### Requirement
In the records that follow, find the line with "line: (479, 76) -> (439, 81), removed"; from there, retype every line exactly through the line with "line: (479, 194) -> (454, 221), removed", which also belongs to the answer.

### The records

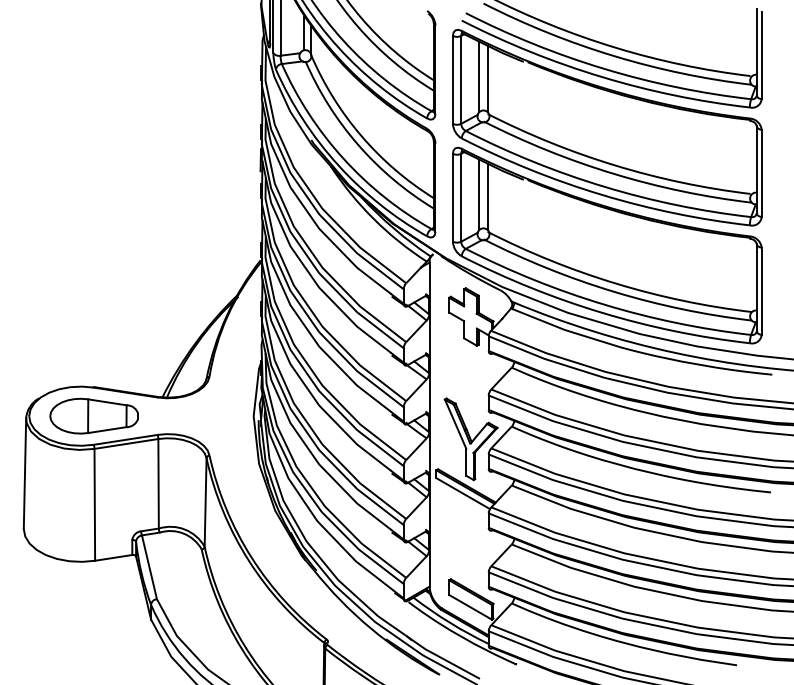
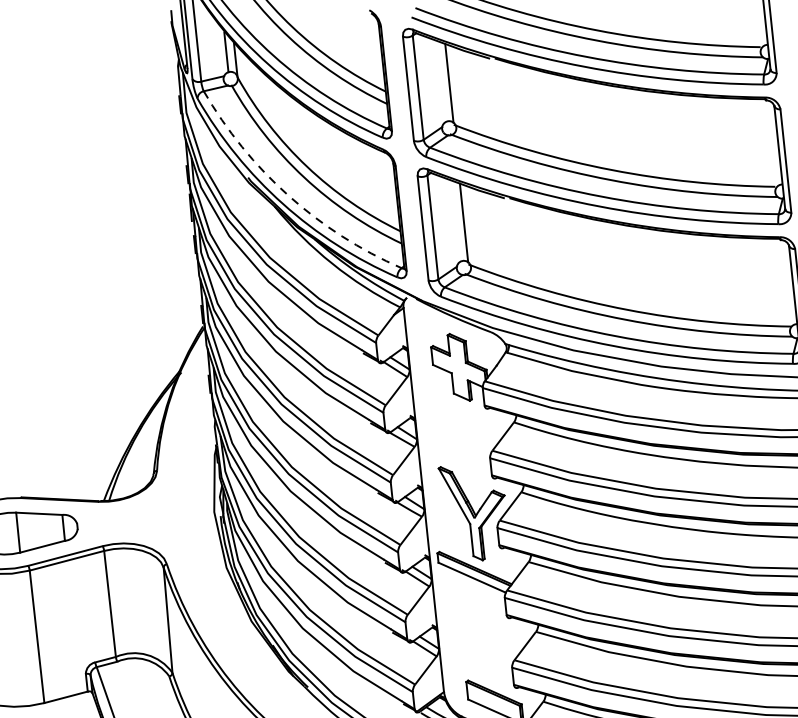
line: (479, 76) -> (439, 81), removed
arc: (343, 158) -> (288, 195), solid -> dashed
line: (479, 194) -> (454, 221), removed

...

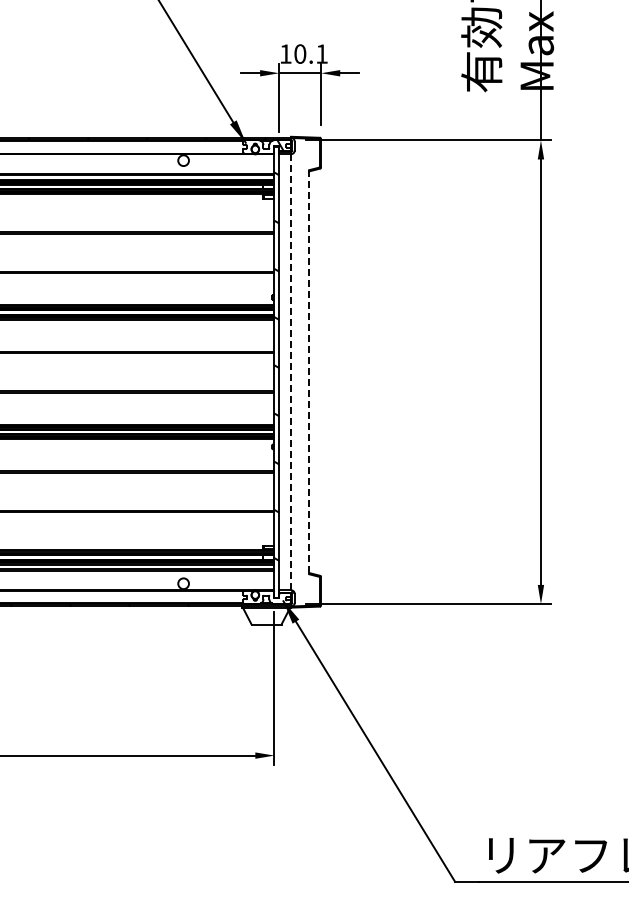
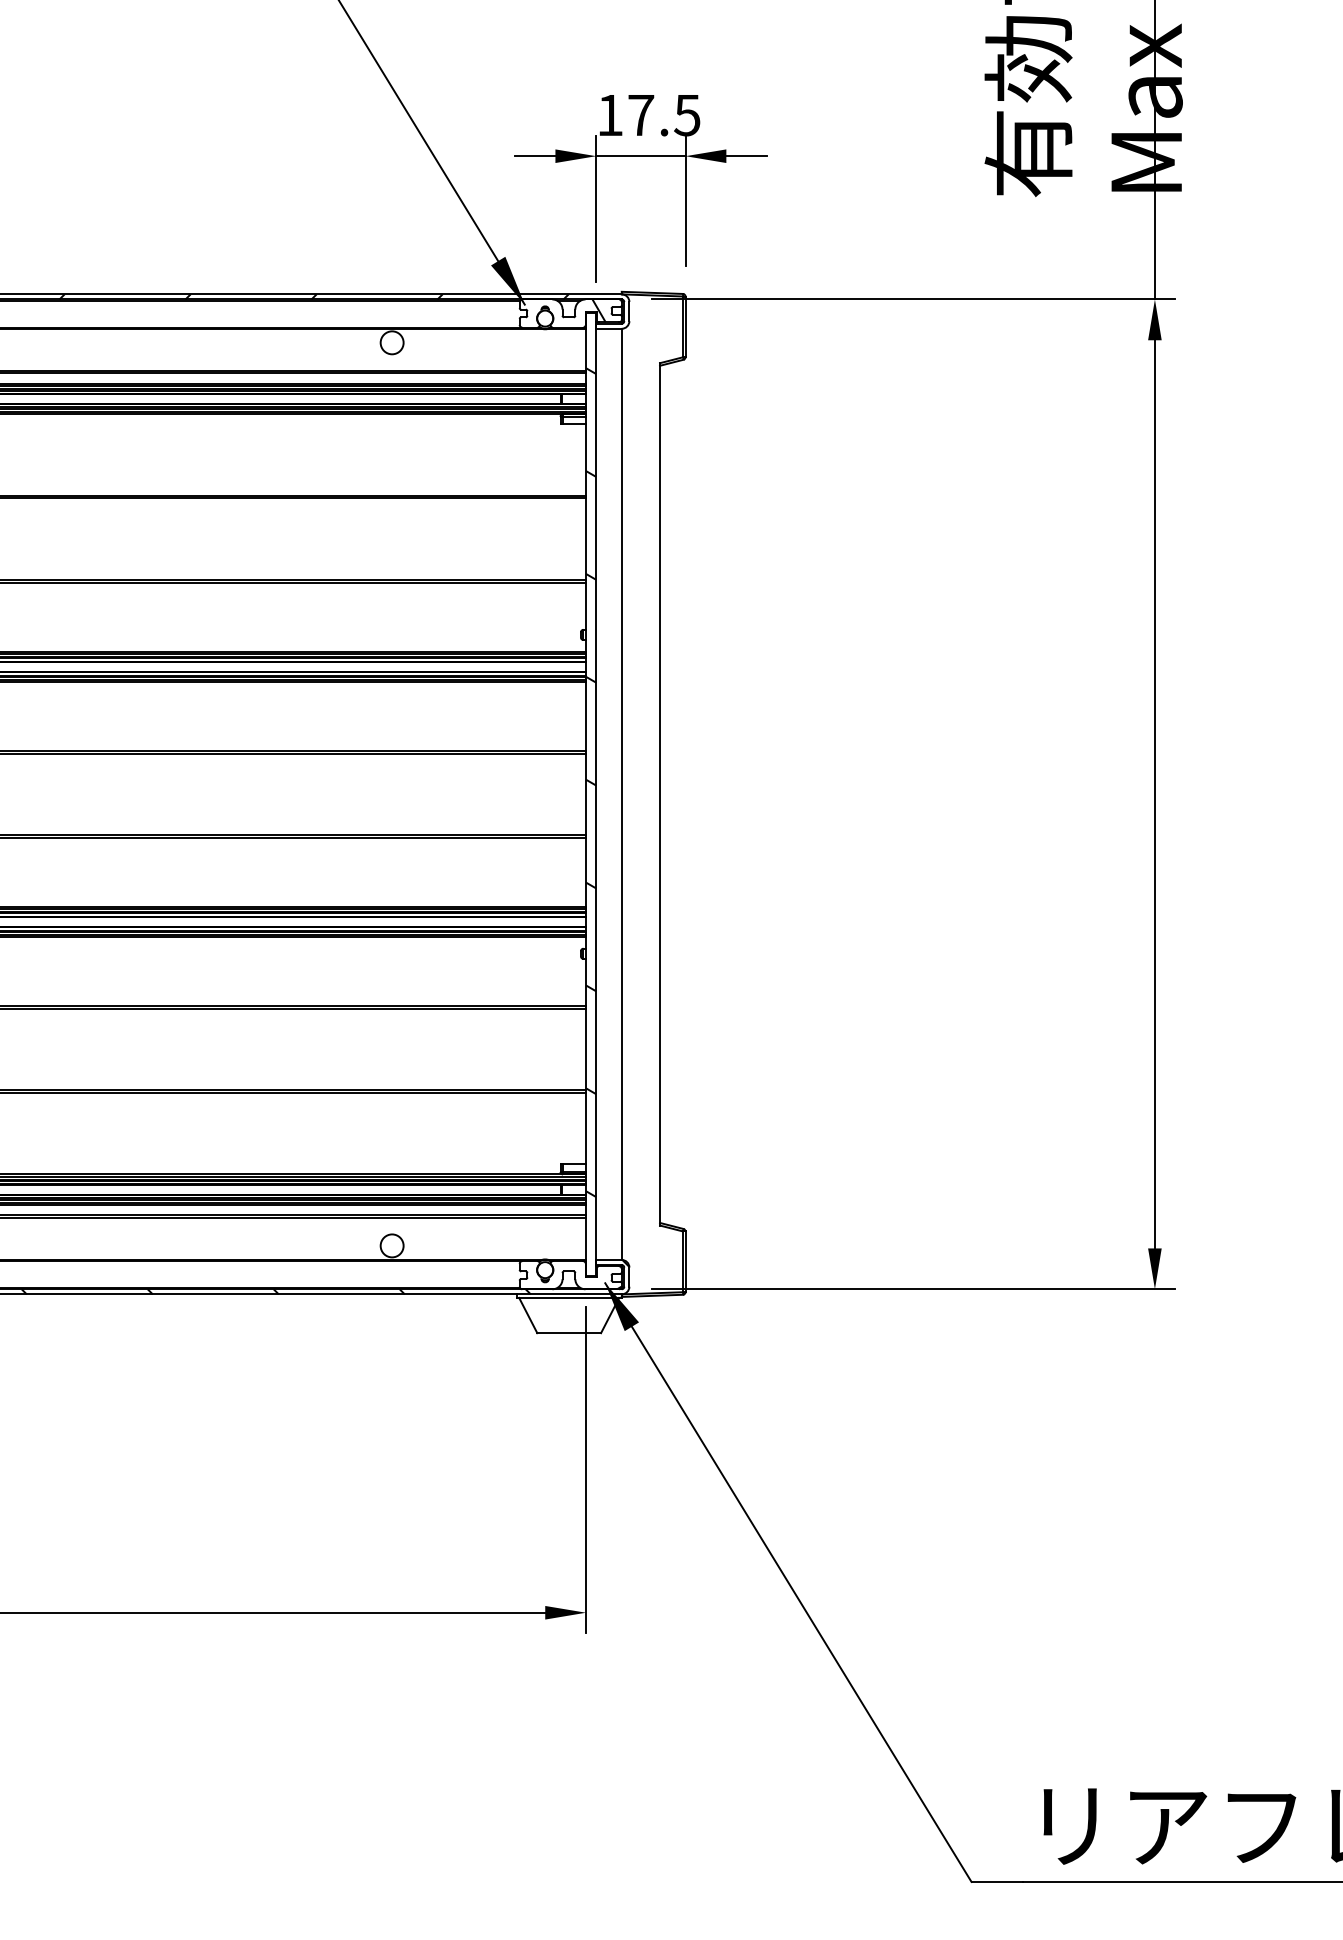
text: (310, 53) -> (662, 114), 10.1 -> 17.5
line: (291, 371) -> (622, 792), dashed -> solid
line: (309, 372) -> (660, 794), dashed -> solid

### Response to the task
line: (479, 76) -> (439, 81), removed
arc: (343, 158) -> (288, 195), solid -> dashed
line: (479, 194) -> (454, 221), removed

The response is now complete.